- **GIVEN TEXT**
+++

Hello, friends. I’m trying to re-establish a routine and a very important part of my routine is writing this blog. I can’t think of a better time to jump back in than with Three On Thursday since I know several of you participate in this weekly exchange of ideas.
Today I’ve got three things you should do for someone who has experienced a traumatic event.
- Check in with them every day. It can be a text, a phone call, an email, whatever is easiest. Tell them you are thinking of them, ask them how they are, and (this one is key, I think) tell them there’s no need to respond. By doing this you are letting them know you care and are thinking about them but also that you aren’t putting any burden or responsibility on them to take care of you.
- Do something for them without asking. I had countless people say, let me know if there’s anything you need. That’s wonderful and I appreciate it very much. But even better were the people who just showed up. I had a friend drop off coffee and avocado toast from my favorite coffee shop. She didn’t ask, she just did it. And that was smart because the reality is that if she had asked I would have said no. Someone, and I still don’t know who, had a meal delivered from a local restaurant. Again, they didn’t ask. They just did it and it was a wonderful and thoughtful surprise. One day last week my sister-in-law Mary called me and said she was going for a walk and she wanted me to join her. She didn’t really ask, she made it pretty clear that she wasn’t going to let me decline. And oh boy did I want to say no but when I tried she insisted so I did it. And it was one of the best things I did all week. If you can’t think of anything specific you could always try saying, what can I do for you today? Providing a specific timeline is helpful when it comes to filling an immediate need.

+++

- **ACTIVITY LIST**
- 1) Please list each thing the blog post says someone did for the writer without asking first.
- 2) In the blog post, what is the name of the weekly exchange of ideas that the writer uses to return to blogging?

+++

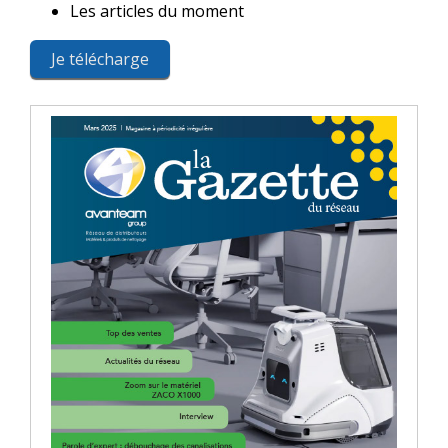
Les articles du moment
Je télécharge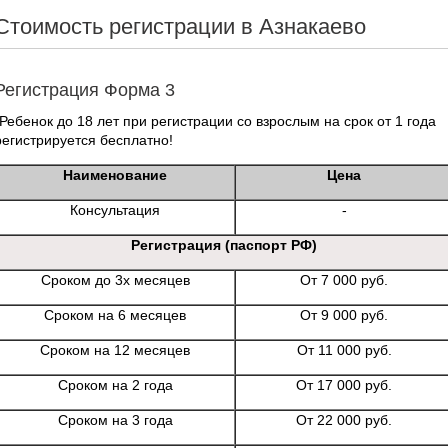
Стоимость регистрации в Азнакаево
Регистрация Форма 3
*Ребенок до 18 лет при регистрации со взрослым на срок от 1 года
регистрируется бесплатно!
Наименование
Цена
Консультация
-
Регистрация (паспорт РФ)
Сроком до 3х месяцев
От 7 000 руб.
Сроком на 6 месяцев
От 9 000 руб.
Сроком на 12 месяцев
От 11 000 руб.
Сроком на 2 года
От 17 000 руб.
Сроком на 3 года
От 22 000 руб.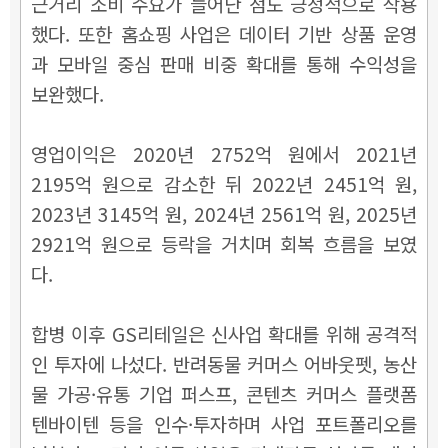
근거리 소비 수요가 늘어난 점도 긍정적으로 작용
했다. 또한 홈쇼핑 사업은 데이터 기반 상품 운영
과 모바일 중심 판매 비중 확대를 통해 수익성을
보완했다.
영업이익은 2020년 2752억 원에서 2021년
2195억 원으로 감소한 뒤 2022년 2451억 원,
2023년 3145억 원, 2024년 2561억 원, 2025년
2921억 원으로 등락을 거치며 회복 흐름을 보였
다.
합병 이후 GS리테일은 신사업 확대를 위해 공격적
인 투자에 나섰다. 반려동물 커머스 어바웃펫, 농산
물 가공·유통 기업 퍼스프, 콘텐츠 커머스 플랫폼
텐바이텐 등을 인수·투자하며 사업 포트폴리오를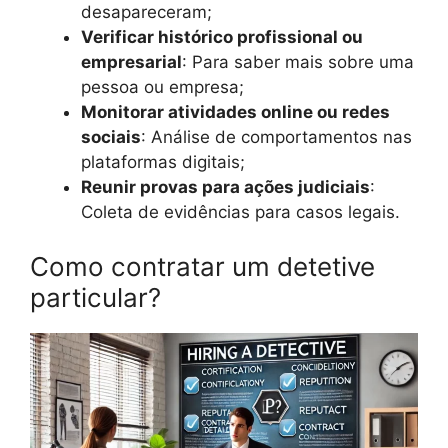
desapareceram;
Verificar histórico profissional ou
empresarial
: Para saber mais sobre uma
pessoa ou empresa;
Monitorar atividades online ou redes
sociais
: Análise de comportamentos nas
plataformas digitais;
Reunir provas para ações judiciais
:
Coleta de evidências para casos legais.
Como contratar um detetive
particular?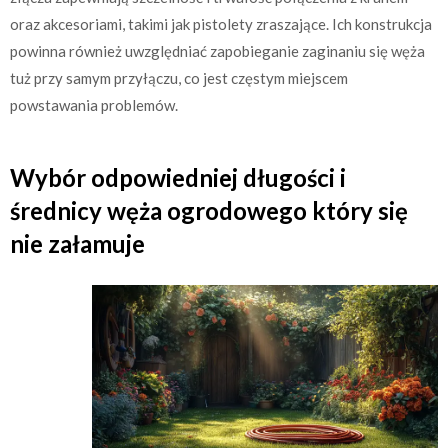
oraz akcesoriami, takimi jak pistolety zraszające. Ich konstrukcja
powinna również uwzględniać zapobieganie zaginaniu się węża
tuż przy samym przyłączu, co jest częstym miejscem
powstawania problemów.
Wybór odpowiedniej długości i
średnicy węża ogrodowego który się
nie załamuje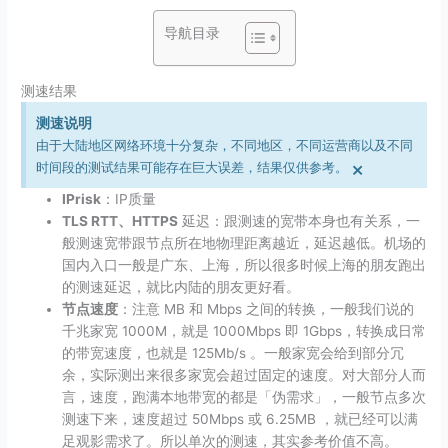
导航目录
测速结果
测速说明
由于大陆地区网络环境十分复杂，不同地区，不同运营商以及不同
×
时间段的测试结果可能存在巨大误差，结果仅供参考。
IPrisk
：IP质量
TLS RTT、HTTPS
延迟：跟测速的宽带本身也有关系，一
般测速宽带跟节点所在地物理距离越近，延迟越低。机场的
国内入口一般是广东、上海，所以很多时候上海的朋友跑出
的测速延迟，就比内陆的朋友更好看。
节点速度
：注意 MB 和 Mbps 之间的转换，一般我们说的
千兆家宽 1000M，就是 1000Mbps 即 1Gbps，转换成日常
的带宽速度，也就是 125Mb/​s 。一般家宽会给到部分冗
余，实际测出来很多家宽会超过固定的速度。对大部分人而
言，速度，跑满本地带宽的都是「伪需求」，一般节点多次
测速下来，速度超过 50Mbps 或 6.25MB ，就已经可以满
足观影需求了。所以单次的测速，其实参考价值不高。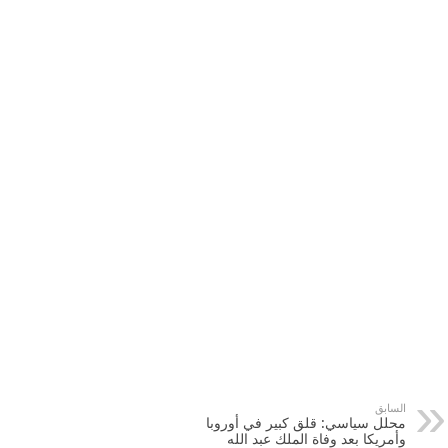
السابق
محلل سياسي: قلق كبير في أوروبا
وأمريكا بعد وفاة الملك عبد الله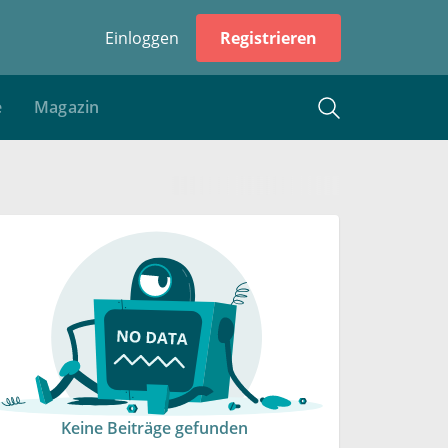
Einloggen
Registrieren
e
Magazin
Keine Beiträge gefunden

+++

- **ANSWER SECTION**
- 1)
- A friend dropped off coffee and avocado toast from the writer's favorite coffee shop.
- Someone, still unknown to the writer, had a meal delivered from a local restaurant.
- The writer's sister-in-law Mary called and insisted the writer join her on a walk.

- 2) Three On Thursday.